MetaChat is an informal place for MeFites to touch base and post, discuss and
chatter about topics that may not belong on MetaFilter. Questions? Check the FAQ. Please note: This is important.
30 December 2005
I need help with math or statistics or something→[More:]
I have several entities. I need to group them, such that the entities that have the greatest "affinity" are "closest" together in "space".
Each entity has a quantitative "affinity" for each other entity. These "affinities" are not symmetric. e.g:
A sends 50% of its "love" to B, 25% to C, and 25% to D,
B sends 10% of its "love" to A, 10% to itself, 50% to C, and the remaining 30% to D, etc.
What's the algorithm or heuristic? It smells NP-complete to me, but then I'm not real bright.
Is there a decent statistical way to "show" the groups by "affinity"?
I assume you want to do this in 2D, in which case it's generally impossible to make a perfect representation. (At the other extreme, if you allow yourself enough dimensions to place the points, it's trivial). So the problem is usually one of minimizing error, rather than finding an exact solution, and you can't speak about algorithmic complexity until you are precise about the quantity to minimize.
Anyway, one way to approach the problem is to define an "unhappiness" function that measures how bad a configuration is. You think of it as a function of many variables (the coordinates of all the points you're trying to position). Initially, you just throw all the dots down wherever, or make some kind of a naive guess at a good start. Then you move stepwise against the gradient until you come to a local minimum.
Another way of modelling it is to, again, plop all the points down in some initial configuration - either randomly, or a reasonable guess. Then let each point exert a force on all the other points proportional to it's "affinity". Let each point move a bit in the direction of the net force acting on it, then recalculate and repeat. There's a popular music-matching applet out there somewhere that takes this approach. Eventually, you detect that the net forces on each object are sufficiently close to zero, and stop the algorithm. Your exit condition also has to allow for the possibility of orbits developing.

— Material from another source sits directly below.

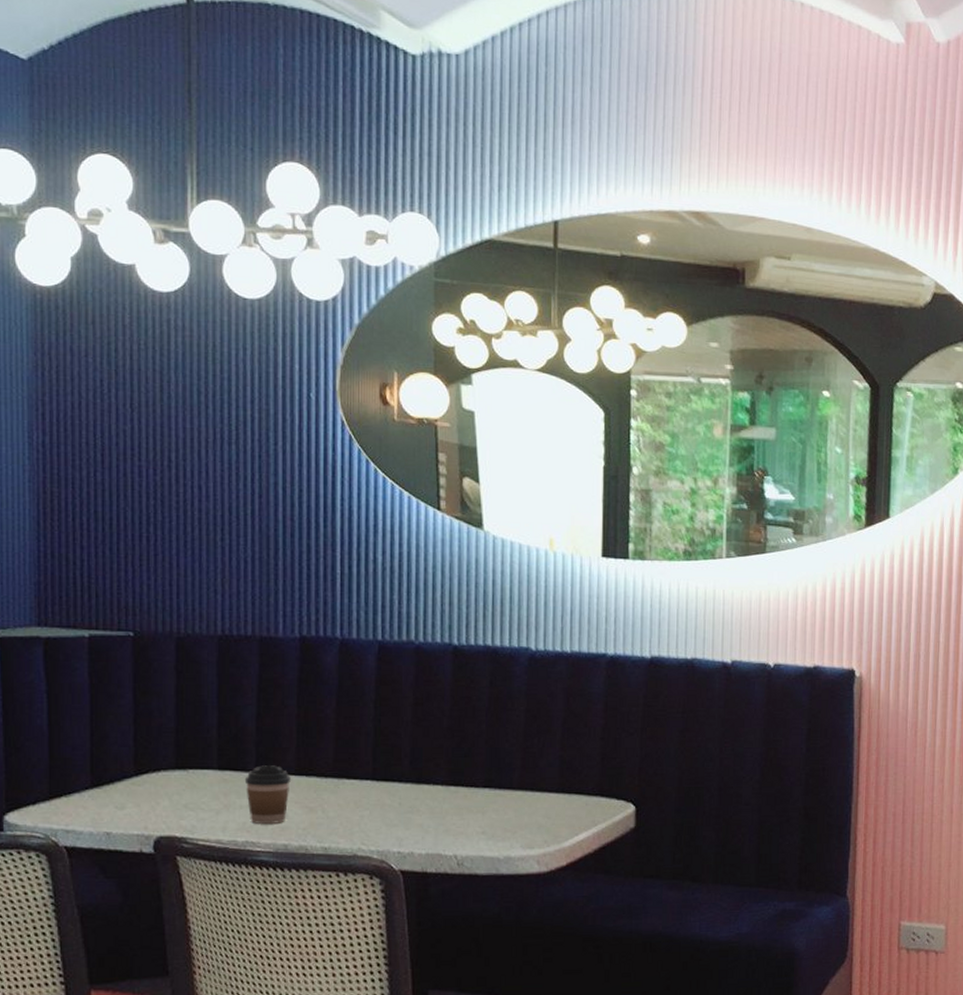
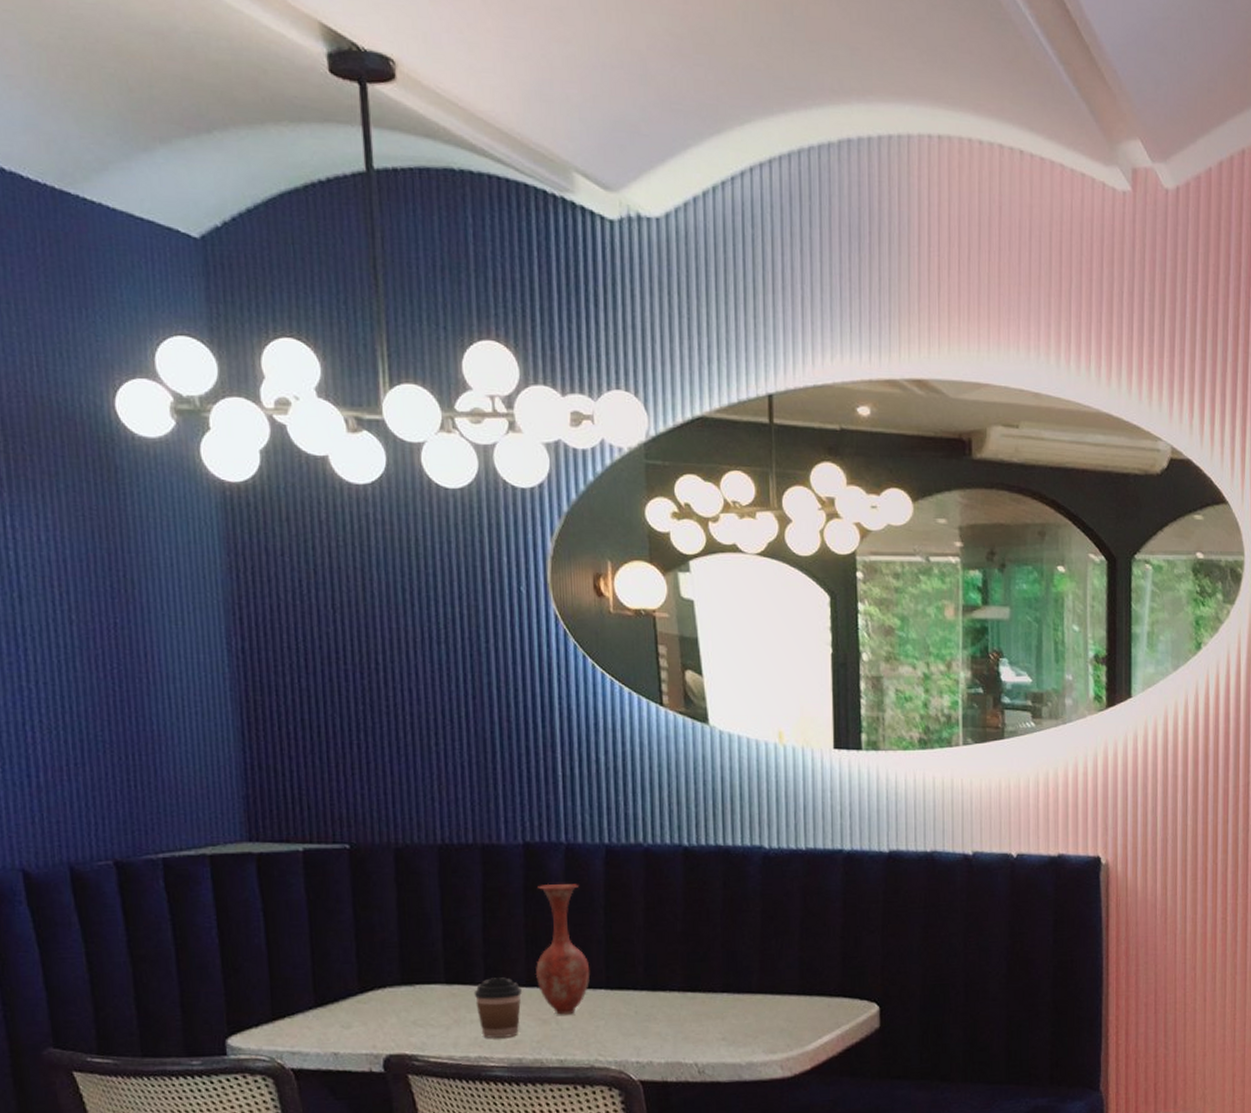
vase: none [304,677,358,804] -> present [535,884,590,1015]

This is the point of view taken by many programs that try to draw graphs based on an adjacency matrix, which is a simplified version of your problem.
Clumping is harder than spatial arrangement. You might say that "figure out which of these belong together" is (one of) the holy grail(s) of computer perception.

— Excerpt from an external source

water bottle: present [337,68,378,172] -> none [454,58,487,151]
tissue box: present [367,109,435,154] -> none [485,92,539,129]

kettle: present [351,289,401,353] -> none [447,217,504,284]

I think at the moment your problem is not sufficiently well-defined to permit an answer. If you were working by hand, how would you clump the following sets:
1. $n$ objects, all with equal affinities for one another.

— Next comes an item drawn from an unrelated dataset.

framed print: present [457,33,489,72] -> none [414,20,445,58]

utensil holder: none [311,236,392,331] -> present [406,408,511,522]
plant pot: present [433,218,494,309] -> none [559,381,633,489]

2. $n$ objects with a circular ordering; each object has great affinity for its succesor, but no affinity for any other object.
3. $n$ objects with a linear ordering; each object has great affinity for its neighbor(s), but no affinity for any other objects.
Until you can define a measure of what constitutes a "good" clumping, there won't be any progress. If you can devise a suitable measurement, then it's possible to derive a dynamical approach to maximizing the goodness.